While trying to hold steady on the paper in front of me,  I thought about how I would not want to load and fix the regular jams of these guns while someone was shooting at me.  I thought about the technology of these guns causing more American casualties than in all of the United States wars combined.  I thought about the causes of the Civil War.  I thought about MLK day, hatred and assassination.  I thought about more...

Shooting black powder is visceral; you feel the thud and hear the blast as wonderfully sulfurous smoke hangs in the air.  Today I learned that thinking while shooting has much the same effect.

Monday, January 19, 2015

Jan. 17th Trip to Itasca and Swim in the Mississippi Headwaters.

Two other dads and I took a group of skiers to Itasca for the weekend to ski.

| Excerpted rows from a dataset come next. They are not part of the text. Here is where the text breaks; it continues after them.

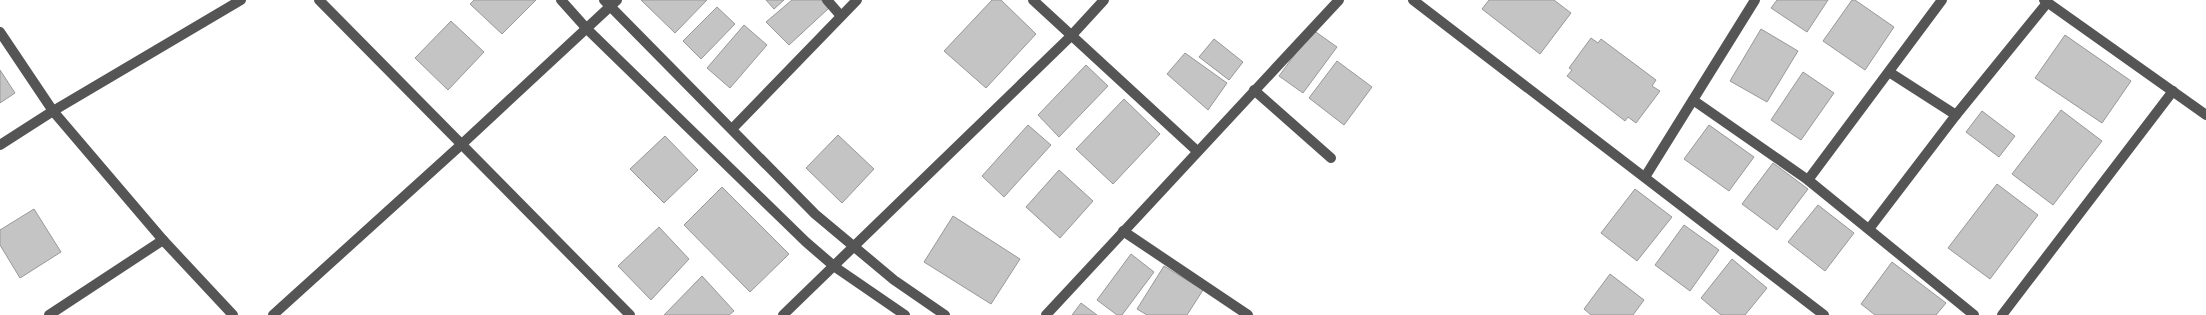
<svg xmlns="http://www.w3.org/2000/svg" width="2206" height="315" viewBox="0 0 2206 315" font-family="'Source Sans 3',sans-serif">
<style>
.building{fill:#c4c4c4;stroke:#999}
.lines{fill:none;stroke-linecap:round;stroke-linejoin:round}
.minor{stroke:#555;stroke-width:10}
</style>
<rect width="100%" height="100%" fill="#fff"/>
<g class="building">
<polygon points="474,0 536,0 502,34 470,4"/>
<polygon points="641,0 707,0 675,33"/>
<polygon points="766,0 784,0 774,9"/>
<polygon points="792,0 821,0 829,8 789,45 766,22"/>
<polygon points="992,0 1001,0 1036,34 986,88 944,51"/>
<polygon points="1489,0 1554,0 1571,13 1540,54 1482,9"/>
<polygon points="1777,0 1828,0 1807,32 1771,8"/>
<polygon points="1852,0 1855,0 1894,27 1865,70 1823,41"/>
<polygon points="717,7 735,24 701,59 683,41"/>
<polygon points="451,21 484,52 448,90 415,58"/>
<polygon points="744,25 767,45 730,88 707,68"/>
<polygon points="1761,29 1798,51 1767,102 1730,81"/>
<polygon points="1313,30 1337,47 1303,93 1279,76"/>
<polygon points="2065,35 2131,81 2102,123 2035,78"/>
<polygon points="1591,38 1598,43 1601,39 1656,80 1652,86 1660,91 1636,123 1628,117 1625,121 1567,76 1572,70 1569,68"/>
<polygon points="1214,39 1243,62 1229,80 1199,57"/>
<polygon points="1185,53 1227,83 1208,110 1167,74"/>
<polygon points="1337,61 1372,87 1344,125 1309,98"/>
<polygon points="1086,65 1108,86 1059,137 1038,115"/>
<polygon points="0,70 15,93 0,103"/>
<polygon points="1803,72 1834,93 1801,140 1771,120"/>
<polygon points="1124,99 1160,134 1113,184 1076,149"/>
<polygon points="2061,110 2102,141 2053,205 2012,174"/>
<polygon points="1982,111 2015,136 1999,157 1966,132"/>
<polygon points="1028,125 1051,145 1004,197 982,176"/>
<polygon points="1709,125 1754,157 1729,191 1684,159"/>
<polygon points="838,135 874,169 842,203 806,168"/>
<polygon points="665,136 698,170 664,203 630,169"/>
<polygon points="1773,163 1808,189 1777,230 1742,204"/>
<polygon points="1059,170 1093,201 1060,238 1026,207"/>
<polygon points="1997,184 2038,215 1990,279 1948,248"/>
<polygon points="722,187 789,254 750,292 684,225"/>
<polygon points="1635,189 1672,217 1637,261 1601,233"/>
<polygon points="1818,205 1854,233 1825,271 1788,242"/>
<polygon points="34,209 61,252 20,278 0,245 0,230"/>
<polygon points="953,216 1020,259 991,304 924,262"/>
<polygon points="1684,225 1719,250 1690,291 1655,265"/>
<polygon points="659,227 689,259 651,300 618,266"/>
<polygon points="1131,254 1154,272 1122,315 1117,315 1097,300"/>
<polygon points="1732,259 1767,288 1745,315 1721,315 1701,298"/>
<polygon points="1892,262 1946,303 1936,315 1875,315 1861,304"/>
<polygon points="1164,266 1203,290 1187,315 1147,315 1137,309"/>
<polygon points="1610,274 1644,300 1633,315 1591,315 1584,309"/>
<polygon points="702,276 734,311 729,315 664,315"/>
<polygon points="1081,303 1097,315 1072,315"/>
</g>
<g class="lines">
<g class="minor">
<polyline points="319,0 630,315"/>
<polyline points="561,0 587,29 806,242 835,267 905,315"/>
<polyline points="604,0 815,214 894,280 945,315"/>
<polyline points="827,0 841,16"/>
<polyline points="1033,0 1197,151"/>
<polyline points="1413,0 1824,315"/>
<polyline points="2044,0 2206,115"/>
<polyline points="0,32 53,111 163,240 233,315"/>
<polyline points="1889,72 1956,115"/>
<polyline points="1254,90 1331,158"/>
<polyline points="1693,100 1808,180 1974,315"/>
<polyline points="732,129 857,0"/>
<polyline points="0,145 53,111 241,0"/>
<polyline points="1645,177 1755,0"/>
<polyline points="1808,180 1942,0"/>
<polyline points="1869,229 1956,115 2047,3"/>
<polyline points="1123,231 1248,315"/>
<polyline points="49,315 163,240"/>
<polyline points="273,315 462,144 617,0"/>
<polyline points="783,315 1071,36 1104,0"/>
<polyline points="1046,315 1339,0"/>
<polyline points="2002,315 2173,91"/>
</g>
</g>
</svg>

Snow conditions did not allow skiing, so we went on a hike with a football.  The other fathers and I hustled to keep up, as the kids ran, jumped and tackled each other.  I am impressed by their ability to make the best of a ski trip without enough snow to ski.

When we got to our cabin we discovered that the furnace was out; it was ambient temperature or colder inside.  Kids huddled around an electric space heater and  had a blast.

During a similar trip last year the skiers and I waded the Mississippi's icy waters.  This year one of the boys decided that we needed to get submerged.  Five skiers and I went into the shallow water and did a push-up to get under the surface.  This turned into a push up contest.  The winner was able to do about 10 below the water.

Harris makes the swim and walks back to our changing tent and a set of dry clothes.  We kept wool socks on to protect our feet in and out of the water.  This trick made being submerged in the cold water easier than I anticipated.

 It is good to travel with people who are interested in making their own fun.  I am proud to associate with such fine young people.

Tuesday, January 6, 2015

Ski Season

Busy with the ski season again this year.  It's a blast.  The picture below is of a figure 8 course I groomed on an irrigation pond on our campus.  I used my snow blower to augment the sparse snow on the track.  Ended up making this cool pattern.  I invited Claire's team from Math and Science Academy over for an afternoon of fast paced racing in the Infinity Bowl.

Below is our Skidoo Skandic with the Tidd Tech groomer.  I've had it out a few times this year.

After a race Claire and Harris are eating gyros.  Both were the fastest varsity skiers for their teams on this day.  I'm proud of the hard work and fun these two put into skiing.